The Burlington City Council was scheduled this week to consider Miranda’s request for her four ducks.
But then her mother, Shantel Umnus, notified the city that Miranda had decided to give the ducks to a friend. The mother wrote that she and her family “don’t want to upset our new neighbors.”
Miranda’s friend lives on a farm, her mother wrote, and Miranda can visit the ducks whenever she wants.
“We had a long talk,” Umnus added. “After much back and forth, she has agreed to let them go.”
Shantel Umnus and her husband, Jimmie Umnus, both declined to comment.
Burlington and other communities in recent years have been under pressure from rural-minded residents to loosen restrictions on farm animals, particularly chickens.
But such efforts have had mixed results, as other residents worry about the noise and mess that could come from permitting livestock in an urban setting.

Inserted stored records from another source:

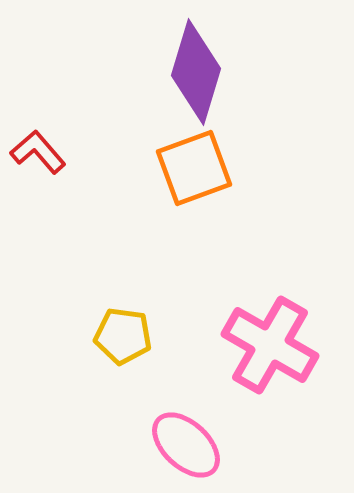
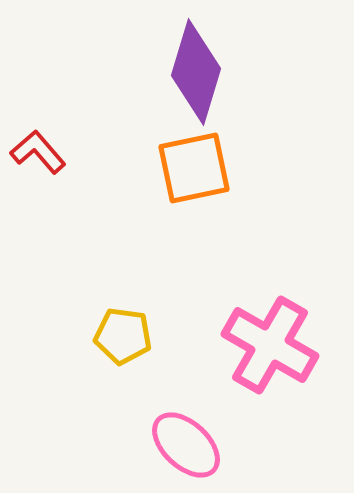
orange square: rotated 8 degrees clockwise
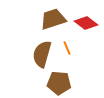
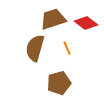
brown semicircle: moved 7 px left, 6 px up
brown pentagon: rotated 20 degrees counterclockwise
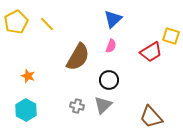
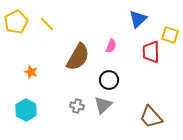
blue triangle: moved 25 px right
yellow square: moved 1 px left, 1 px up
red trapezoid: rotated 120 degrees clockwise
orange star: moved 3 px right, 4 px up
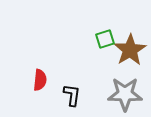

In her request to Burlington city officials, Miranda wrote that she was active in FFA and that she intended to enter her ducks in FFA competitions.
She also offered assurances that the ducks would be quieter than many dogs. And with a fenced-in yard at the family’s new home on Garfield Street, she promised, the ducks would present no problems.
“If you’re worried they will bother neighbors, please don’t worry, because they won’t,” she wrote. “If you allow me to keep my ducks, I will be forever happy.”